Likewise, both Calvinists and Arminians say faith is a necessary condition of salvation. But in the case of Calvinism, faith is not an external factor which affects or effects the divine response. Rather, faith is a divine gift. That’s a condition which God himself supplies and satisfies.

In both cases, the condition is ultimately contingent or dependent on divine agency. Not something God responds to. Rather, our responsiveness, or lack thereof, is the result of divine agency.

Likewise, God can have reasons for electing one sinner and reprobating another sinners. But these are his reasons. They don’t take their source of origin in the creature. If God differentiates one creature from another, God made them different in the first place.

ii) Moreover, it’s not just a question of the individual, but his life-story. If God elected the same individual rather than reprobating said individual, that would result in a different life-story. Conversely, if God reprobated the same individual rather than electing said individual, that would result in a different life-story. And when you combine different life-stories, that, in turn, generates an alternate world history.

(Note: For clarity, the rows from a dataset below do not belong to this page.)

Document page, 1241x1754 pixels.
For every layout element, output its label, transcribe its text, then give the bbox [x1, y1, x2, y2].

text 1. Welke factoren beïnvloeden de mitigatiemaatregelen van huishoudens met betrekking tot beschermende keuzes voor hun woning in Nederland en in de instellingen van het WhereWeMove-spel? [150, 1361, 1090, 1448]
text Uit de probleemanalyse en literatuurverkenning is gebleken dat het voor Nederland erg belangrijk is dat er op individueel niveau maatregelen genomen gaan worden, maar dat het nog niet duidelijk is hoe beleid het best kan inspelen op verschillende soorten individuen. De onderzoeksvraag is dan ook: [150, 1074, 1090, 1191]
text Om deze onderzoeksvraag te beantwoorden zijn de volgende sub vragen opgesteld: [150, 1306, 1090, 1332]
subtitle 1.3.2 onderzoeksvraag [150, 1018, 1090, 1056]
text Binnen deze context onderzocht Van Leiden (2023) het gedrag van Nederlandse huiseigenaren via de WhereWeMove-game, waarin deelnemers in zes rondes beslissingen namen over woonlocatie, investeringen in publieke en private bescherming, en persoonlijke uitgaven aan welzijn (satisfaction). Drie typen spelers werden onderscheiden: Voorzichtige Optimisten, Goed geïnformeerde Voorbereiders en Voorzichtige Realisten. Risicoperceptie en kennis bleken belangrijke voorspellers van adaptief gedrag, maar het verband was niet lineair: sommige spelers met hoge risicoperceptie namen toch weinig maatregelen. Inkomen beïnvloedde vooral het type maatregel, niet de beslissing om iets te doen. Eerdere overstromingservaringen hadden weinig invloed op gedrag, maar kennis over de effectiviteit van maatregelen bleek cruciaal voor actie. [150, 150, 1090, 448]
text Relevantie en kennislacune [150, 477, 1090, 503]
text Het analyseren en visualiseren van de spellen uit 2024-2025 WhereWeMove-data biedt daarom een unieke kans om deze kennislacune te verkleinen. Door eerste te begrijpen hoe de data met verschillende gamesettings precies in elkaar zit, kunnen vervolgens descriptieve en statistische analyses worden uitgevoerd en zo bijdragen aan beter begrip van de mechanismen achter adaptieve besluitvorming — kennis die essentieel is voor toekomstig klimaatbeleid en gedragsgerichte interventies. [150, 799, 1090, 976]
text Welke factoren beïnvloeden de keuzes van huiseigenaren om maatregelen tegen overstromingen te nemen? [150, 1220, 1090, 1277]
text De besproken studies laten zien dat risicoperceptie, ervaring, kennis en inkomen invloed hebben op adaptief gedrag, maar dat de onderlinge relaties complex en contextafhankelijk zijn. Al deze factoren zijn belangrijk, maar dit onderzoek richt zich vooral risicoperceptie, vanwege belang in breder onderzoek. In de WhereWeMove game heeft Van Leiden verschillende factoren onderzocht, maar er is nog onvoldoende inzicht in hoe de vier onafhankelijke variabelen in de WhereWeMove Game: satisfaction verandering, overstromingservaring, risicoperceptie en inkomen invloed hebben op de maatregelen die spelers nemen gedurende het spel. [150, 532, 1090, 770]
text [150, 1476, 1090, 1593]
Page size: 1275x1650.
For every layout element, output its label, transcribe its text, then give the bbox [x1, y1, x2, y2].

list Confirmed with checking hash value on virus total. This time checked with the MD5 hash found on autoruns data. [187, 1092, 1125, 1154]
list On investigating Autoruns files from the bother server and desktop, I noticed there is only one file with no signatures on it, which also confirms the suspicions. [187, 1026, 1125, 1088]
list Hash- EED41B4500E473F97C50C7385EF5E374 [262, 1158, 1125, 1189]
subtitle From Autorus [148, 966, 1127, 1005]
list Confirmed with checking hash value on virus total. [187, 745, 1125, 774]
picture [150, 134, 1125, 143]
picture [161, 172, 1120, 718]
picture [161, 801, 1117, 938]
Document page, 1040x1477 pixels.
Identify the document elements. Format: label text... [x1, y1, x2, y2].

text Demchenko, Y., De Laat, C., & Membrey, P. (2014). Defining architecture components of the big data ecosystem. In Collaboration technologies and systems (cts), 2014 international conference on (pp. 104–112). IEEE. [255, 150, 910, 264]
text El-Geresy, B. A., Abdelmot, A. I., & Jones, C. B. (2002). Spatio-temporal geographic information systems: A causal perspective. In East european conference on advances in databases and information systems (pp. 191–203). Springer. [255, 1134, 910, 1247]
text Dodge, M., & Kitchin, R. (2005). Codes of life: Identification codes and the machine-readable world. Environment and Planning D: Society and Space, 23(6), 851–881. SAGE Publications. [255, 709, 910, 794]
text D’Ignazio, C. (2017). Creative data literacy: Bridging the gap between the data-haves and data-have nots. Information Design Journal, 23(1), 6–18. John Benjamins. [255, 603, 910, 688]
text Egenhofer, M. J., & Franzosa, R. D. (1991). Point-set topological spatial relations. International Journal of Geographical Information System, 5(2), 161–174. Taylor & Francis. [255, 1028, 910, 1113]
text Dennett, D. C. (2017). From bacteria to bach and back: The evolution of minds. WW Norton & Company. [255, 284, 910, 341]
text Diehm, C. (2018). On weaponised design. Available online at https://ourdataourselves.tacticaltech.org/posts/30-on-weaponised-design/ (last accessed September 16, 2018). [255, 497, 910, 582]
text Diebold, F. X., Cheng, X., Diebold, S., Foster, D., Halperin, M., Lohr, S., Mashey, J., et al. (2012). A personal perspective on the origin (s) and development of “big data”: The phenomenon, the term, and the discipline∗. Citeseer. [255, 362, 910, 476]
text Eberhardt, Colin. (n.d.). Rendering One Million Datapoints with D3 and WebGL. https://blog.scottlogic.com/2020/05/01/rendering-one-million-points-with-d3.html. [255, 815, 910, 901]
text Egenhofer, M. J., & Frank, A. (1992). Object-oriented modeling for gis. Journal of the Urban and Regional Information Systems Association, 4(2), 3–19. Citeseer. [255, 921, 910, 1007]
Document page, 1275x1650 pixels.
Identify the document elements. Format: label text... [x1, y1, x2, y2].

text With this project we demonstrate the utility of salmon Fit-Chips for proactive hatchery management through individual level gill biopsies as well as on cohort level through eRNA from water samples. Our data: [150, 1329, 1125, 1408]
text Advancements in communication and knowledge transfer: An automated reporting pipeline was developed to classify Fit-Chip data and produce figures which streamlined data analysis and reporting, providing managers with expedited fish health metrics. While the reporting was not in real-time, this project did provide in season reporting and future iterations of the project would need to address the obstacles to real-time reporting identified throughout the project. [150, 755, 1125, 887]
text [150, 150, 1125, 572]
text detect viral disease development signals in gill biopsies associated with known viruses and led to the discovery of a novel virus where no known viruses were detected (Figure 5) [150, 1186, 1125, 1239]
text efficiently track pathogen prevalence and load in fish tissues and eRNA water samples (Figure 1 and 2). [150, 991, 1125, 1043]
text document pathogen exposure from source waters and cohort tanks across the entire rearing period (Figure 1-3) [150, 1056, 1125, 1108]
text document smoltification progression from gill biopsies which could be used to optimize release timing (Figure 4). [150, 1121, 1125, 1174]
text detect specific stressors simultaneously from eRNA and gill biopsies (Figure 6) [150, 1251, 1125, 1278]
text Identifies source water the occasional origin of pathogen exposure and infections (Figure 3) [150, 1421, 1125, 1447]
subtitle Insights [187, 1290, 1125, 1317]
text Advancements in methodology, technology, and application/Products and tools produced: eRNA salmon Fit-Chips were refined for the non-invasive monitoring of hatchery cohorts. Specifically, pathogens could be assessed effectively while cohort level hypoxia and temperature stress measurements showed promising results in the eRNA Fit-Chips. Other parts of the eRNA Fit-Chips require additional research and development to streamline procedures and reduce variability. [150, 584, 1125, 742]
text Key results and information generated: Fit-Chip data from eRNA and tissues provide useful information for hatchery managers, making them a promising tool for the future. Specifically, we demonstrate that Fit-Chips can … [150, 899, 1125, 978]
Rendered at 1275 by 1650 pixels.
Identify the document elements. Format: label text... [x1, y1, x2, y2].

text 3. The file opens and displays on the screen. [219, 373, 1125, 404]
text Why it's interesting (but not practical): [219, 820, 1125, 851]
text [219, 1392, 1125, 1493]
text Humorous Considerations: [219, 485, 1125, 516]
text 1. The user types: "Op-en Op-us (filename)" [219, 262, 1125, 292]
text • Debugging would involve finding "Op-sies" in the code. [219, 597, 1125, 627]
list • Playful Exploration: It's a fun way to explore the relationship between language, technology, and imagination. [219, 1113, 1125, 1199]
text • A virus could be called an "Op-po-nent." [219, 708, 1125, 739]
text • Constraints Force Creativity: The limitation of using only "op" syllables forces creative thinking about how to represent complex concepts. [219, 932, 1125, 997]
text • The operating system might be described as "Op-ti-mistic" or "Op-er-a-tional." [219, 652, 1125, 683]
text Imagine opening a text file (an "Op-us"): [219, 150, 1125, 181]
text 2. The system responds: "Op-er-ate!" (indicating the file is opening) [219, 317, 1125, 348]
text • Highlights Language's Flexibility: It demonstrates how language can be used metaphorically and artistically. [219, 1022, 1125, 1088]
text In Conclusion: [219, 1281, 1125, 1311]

So God can have a reason for electing one person and reprobating another: he prefers one world history over another world history. Consider the chain-reaction triggered by God calling Abraham out of Ur. That sets in motion a long-range series of nested events, none of which would take place if God reprobated Abraham.

iii) Furthermore, Arminians don’t posit libertarian freedom for its own sake. Rather, they claim that’s a necessary condition for praise and blame. However, even if God had libertarian freedom, that doesn’t mean libertarian freedom is a necessary condition for praise or blame.


Now, it’s another thing entirely to argue that God possesses power of contrary choice but humans don’t. That’s a different argument. The natural answer is “Why?” If God possesses it, why couldn’t he give it to humans? There doesn’t seem to be anything about power of contrary choice that requires deity. It’s not like omnipotence, for example.

For one thing, that’s giving some humans godlike power over the fate of other humans. For instance, the past choices or choices of past libertarian agents create our present. The alternate possibilities they select become our realties. They shuffle the deck. We must play the hand they dealt.

Consider how Arminians construe Rom 14:15 & 1 Cor 8:11. They actually imagine that God has delegated to mere human beings the power to effectively damn their fellow human beings. To seal their eternal demise through the choices they made for them. Sinful, shortsighted men reprobating their fellow man.